A group member then brought our attention to an article written by Kawika Guillermo called “Can You Live A Video Game? Autobiography and Living the Author in Video Games.” In that article, Kawika writes,

As Robert Yang said, “no one makes personal games,” and it’s not difficult to see why. First, the gaming player-base is international, so the political implications of telling “identity stories” would have totally different meanings to non-American players, and may cause the game to look provincial.

While not explicit, Kawika points out that “personal” or “identity” stories may not be accepted or be misconstrued by other players. They will be dismissed as “not a game.” Yeah, that bullshit. Or, in the case of That Dragon, Cancer, people criticized the creators for “profiting” off of the passing of the creators’ child.  Kawika goes on to describe that his experience playing automedia games is characterized by frustration.

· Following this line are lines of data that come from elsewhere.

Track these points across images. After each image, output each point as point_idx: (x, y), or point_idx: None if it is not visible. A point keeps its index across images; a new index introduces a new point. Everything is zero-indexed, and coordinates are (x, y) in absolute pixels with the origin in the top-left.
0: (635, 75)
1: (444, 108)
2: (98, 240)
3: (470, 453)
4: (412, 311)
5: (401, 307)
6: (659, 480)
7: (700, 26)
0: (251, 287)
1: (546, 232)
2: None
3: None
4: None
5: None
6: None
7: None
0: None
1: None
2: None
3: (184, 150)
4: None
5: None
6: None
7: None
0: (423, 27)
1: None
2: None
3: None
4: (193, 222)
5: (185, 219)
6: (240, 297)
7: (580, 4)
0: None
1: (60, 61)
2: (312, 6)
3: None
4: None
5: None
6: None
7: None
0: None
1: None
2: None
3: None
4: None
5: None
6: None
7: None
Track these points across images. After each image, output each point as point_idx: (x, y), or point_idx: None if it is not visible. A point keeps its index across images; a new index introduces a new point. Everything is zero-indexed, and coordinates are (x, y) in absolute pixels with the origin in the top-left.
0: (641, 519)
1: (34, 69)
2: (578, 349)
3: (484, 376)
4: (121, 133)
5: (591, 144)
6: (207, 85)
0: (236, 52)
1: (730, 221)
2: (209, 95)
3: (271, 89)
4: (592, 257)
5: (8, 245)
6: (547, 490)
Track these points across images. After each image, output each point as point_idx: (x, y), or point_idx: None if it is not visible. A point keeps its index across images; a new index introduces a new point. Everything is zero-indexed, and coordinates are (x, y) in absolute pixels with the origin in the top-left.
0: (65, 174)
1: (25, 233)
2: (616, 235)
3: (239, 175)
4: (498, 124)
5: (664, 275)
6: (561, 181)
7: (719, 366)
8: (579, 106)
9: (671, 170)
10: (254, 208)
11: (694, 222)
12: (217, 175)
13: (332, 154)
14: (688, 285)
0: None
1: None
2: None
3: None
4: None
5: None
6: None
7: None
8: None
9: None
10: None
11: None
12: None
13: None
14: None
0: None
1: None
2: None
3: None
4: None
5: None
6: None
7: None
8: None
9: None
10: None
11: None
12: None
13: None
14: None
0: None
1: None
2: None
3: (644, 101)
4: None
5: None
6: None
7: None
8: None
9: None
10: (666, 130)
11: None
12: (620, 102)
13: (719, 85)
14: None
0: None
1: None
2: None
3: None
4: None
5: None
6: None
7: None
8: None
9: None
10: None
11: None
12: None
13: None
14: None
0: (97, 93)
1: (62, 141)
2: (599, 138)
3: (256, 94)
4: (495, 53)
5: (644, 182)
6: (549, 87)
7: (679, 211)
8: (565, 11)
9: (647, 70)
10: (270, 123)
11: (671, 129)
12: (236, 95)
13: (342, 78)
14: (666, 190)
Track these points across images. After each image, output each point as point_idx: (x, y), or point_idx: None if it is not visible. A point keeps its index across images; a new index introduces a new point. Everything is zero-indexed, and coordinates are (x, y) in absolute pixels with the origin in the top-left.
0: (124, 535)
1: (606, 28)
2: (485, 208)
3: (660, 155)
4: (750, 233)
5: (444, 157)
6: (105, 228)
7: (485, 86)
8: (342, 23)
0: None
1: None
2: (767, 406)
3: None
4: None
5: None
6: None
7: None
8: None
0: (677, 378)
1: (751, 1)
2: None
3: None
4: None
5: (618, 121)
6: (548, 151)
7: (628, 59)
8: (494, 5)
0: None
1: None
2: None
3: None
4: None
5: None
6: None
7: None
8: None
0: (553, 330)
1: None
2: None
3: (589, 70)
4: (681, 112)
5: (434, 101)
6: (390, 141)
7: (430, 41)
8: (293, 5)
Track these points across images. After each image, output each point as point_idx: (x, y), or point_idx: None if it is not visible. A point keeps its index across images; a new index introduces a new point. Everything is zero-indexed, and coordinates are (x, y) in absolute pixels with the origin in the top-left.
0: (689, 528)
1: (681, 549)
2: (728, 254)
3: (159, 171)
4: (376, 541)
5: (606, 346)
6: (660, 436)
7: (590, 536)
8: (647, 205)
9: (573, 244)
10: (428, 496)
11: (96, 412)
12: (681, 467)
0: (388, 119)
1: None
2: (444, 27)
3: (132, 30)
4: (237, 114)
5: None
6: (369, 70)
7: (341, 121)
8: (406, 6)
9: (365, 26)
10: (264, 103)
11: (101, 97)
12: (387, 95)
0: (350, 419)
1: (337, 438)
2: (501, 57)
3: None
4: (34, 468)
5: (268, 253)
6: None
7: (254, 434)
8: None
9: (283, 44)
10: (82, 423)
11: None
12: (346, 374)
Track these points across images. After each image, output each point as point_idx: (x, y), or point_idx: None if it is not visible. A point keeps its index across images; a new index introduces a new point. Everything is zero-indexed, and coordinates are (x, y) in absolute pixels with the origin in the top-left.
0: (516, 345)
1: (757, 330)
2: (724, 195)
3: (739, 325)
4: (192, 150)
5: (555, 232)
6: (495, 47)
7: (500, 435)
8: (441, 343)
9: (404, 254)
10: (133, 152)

The article made us think about the autobiographical pact for games. The pact, as it is understood in a/b studies, is an agreement between the reader and author that the name on the cover of the autobiography is the same as the character in the novel. It’s a pact that establishes it’s truth claims and that the life narrative is an auto/biographical narrative. Usually, the reader is the one that has to be convinced. But other than a few scandals (such as the James Frey A Million Little Pieces controversy) or some playful blurring what is real and not real in life narrative by the author, readers accept the truth claims “until proven guilty.” This is a wide generalization but it led us to this point: for games, the autobiographical pact is tricky and precarious because the toxic culture around games don’t want personal games or don’t believes games should be or can be personal. They refuse to accept the pact and might (but not always) refuse to play the game or acknowledge the games’ truth claims. Or the game becomes a target for hate campaigns. So although Robert Yang says “no one makes personal games,” people do. Yet, he points to the larger risk of making personal, auto/biographical games, especially for marginalized devs. The discussion made reconsider the autobiographical pact and how I understand it working in games.

We then looked at Lizzie Stark’s post “Designing Autobiographical Games.” Her focus was on designing auto/biographical LARPs (Live Action Role Playing). None of us have participated in LARPs, but we discussed the possibility of table-top RPGs and how tricky it is to tell a life narrative when players have so much more agency. We scrolled through the rules of the game, and it was a lot to absorb so we didn’t chat much about it other than sharing Stark’s rules for her auto/biographical games.

And that concluded our meeting and the summer club. It’s sad that it has to end, but with a looming defence date, two courses to teach, and some papers to work on, I’ve got my hands full for the next coming months. But it’s something I’d like to do again simply because it’s just good to chat out scholarly stuff in an informal non-academicy way/setting. Despite some academic talk, our conversations were mostly about our experiences playing the game and our thoughts on the life narratives and how they were told through the medium of games. And those conversations were highly informative for my thought processes and academic tinkering with automedia games.